Data Engineer
About TrialSpark
TrialSpark is a technology-driven drug development company that runs end-to-end clinical trials, focused on bringing new treatments to patients faster and more efficiently.
The biggest bottleneck in bringing new treatments to patients is the clinical trial. On average, getting a drug through the trial process takes nearly a decade and frequently costs $1B+. To combat this industry problem, TrialSpark has built a technology platform that optimizes all aspects of a clinical trial, enabling more efficient trial design, faster trial completion, and higher trial data quality.
TrialSpark recently raised their Series C, and is putting the capital to work by in-licensing and co-developing drug programs through in-house development, joint ventures, and NewCos. Together with doctors, patients, and communities, TrialSpark is working to develop the treatments of tomorrow.
About the Position
As a Senior Data Engineer on our Data Platform Team, you will own TrialSpark’s data infrastructure. You will make key data architecture decisions and lead significant greenfield initiatives to implement the next generation of our data platform and pipelines. You’ll enable product and analytical teams with timely, high quality data from diverse sources including application databases, partner Electronic Health Record systems, and medical devices. You’ll become a domain expert in clinical data and its application to products and operations across the company.
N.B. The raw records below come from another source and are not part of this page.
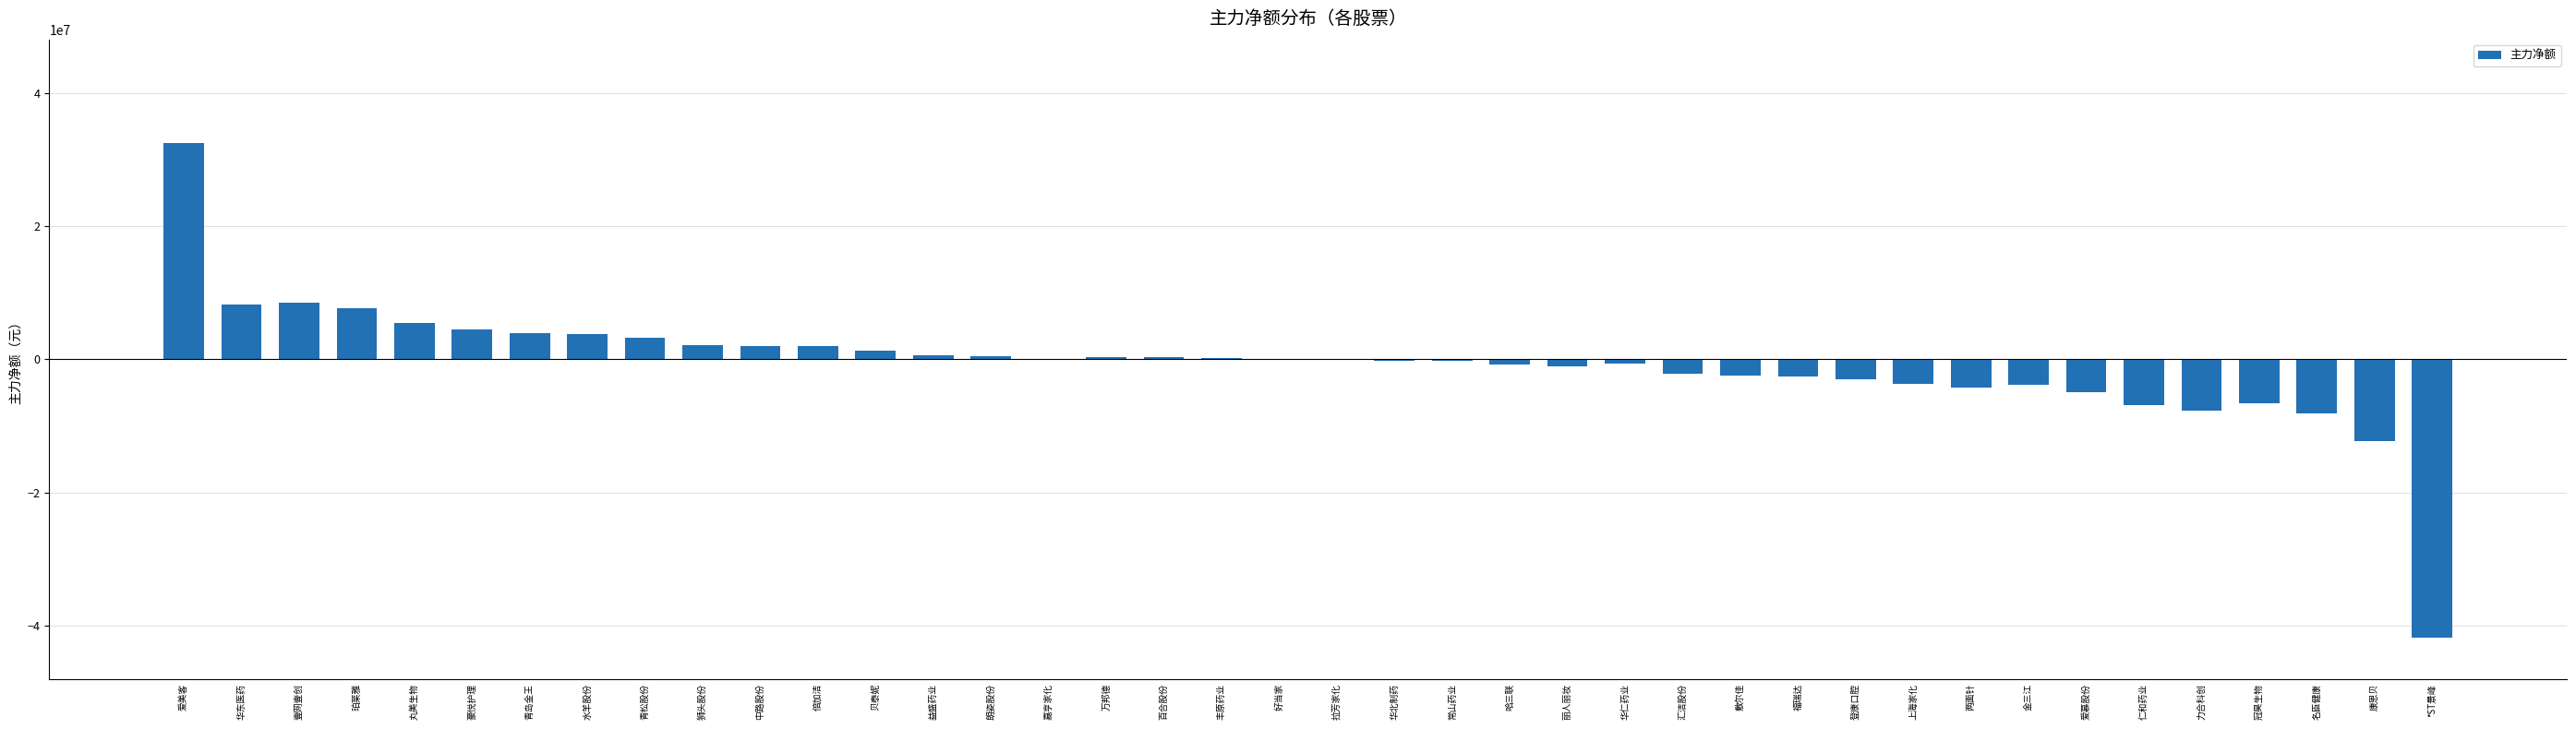

The value at *ST景峰 is -41749511. True or false?

True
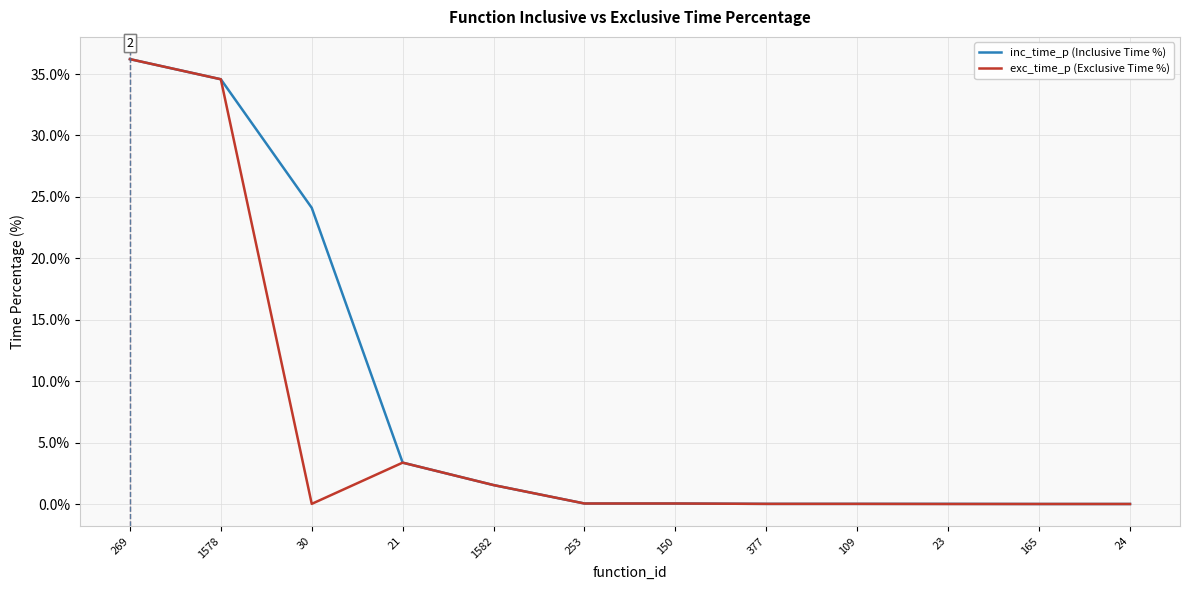

At which label does inc_time_p (Inclusive Time %) reach its peak?

269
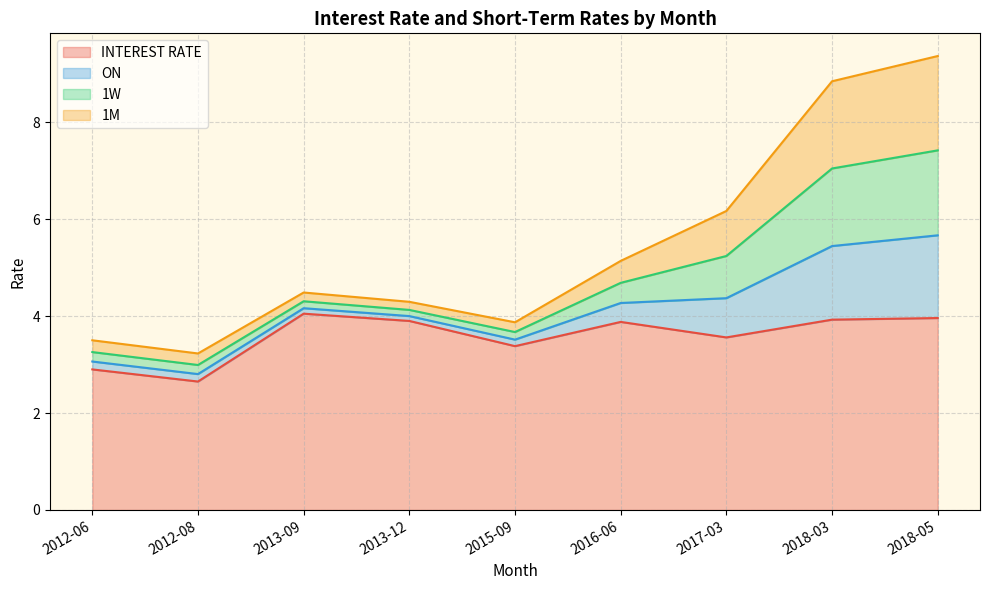

Where is 1M nearest to the value 1?

2017-03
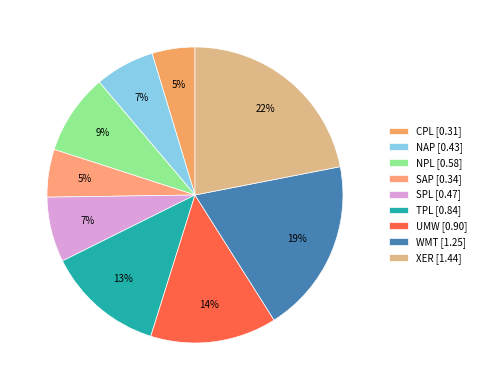

The CPL slice represents 16% of the pie. True or false?

False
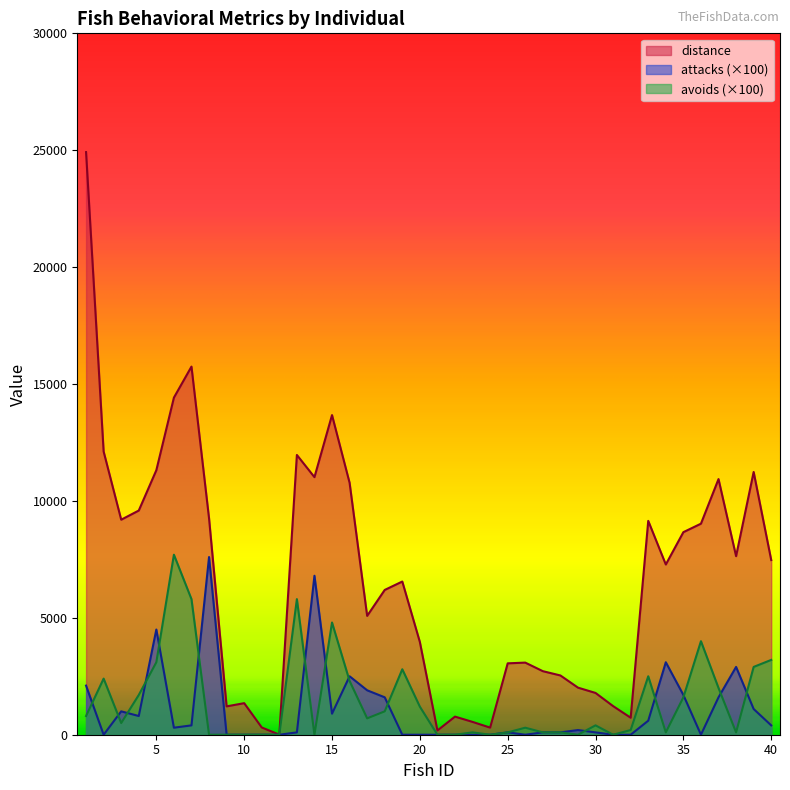

What is the value of the distance point at the 37th from the left?

10934.4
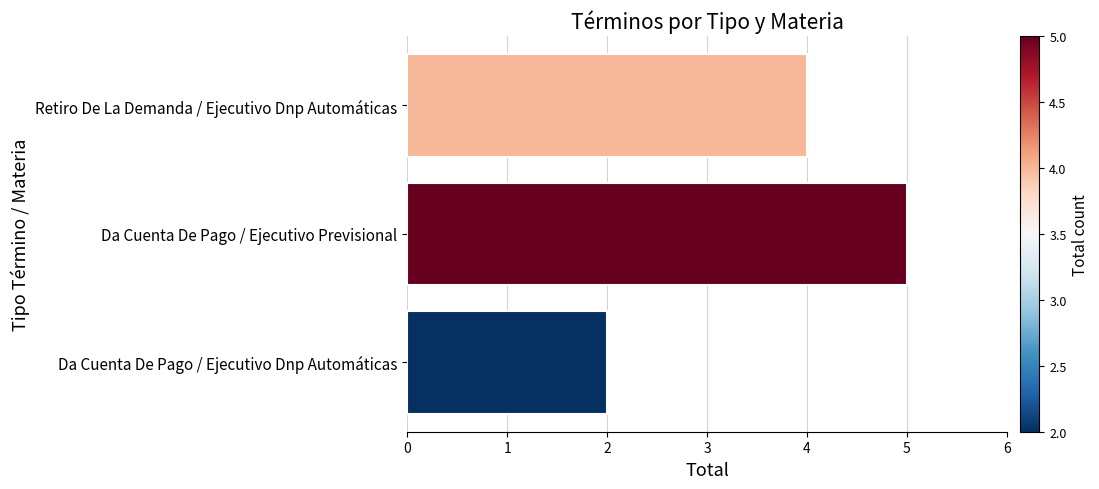

How many distinct data groups are displayed?

1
In this role you’ll collaborate with Product Engineers and our Infrastructure Team to build data transformations that unlock efficiencies in the clinical trial process, for example to ingest hundreds of millions of complicated health records, clean and structure this data for analytical and product use cases, and identify patients that will be served by previously inaccessible treatments. You’ll partner with the Analytics, Product, and Medical teams to set and achieve targets for data quality and latency, and build a learning feedback loop to move these needles over time. As a founding member of the Data Platform team, you will play a significant role in developing the team’s culture and strategy. Ultimately, you will leverage data to bring treatments to patients who may not have had access otherwise.
Responsibilities
- Design and build data pipelines to clean and structure clinical data
- Deploy tools to continuously monitor, test, and optimize data pipelines to ensure timely delivery and high data quality
- Partner with Analytical stakeholders to assess the quality of our data and automate targeted improvements
- Safeguard patient privacy and trial data integrity by Implementing data privacy and security, for example by implementing de-identification of Personally Identifiable Information
- Partner with our Analytics team to maintain and evolve our modern data stack as necessary (Looker, Redshift, DBT, Stitch)
- Help enforce best practices and promote testability and maintainability throughout our systems and codebase
Qualifications
- At least one year of professional software development experience preferably in a data-oriented role (e.g. Data Engineer)
- Professional experience building and maintaining data pipelines (e.g. Airflow, Prefect, Luigi, AWS Glue or Batch)
- Fluency in SQL and at least one other programming language (Python preferred)
- Experience with Unix, Docker, and cloud technologies
- Strong problem solving and debugging skills
- Strong written and verbal communication skills
Nice to have
- Experience with infrastructure as code tools (e.g. Terraform, Ansible, Pulumi)
- Experience performance tuning row-based (e.g. PostgreSQL) and columnar (e.g. Redshift) data stores
- Experience working with healthcare data (Electronic Health Records, Insurance Claims, etc.)
- B.S. in Computer Science or related field
You will receive consideration for employment without regard to race, color, religion, gender, gender identity or expression, sexual orientation, national origin, genetics, disability, age, or veteran status.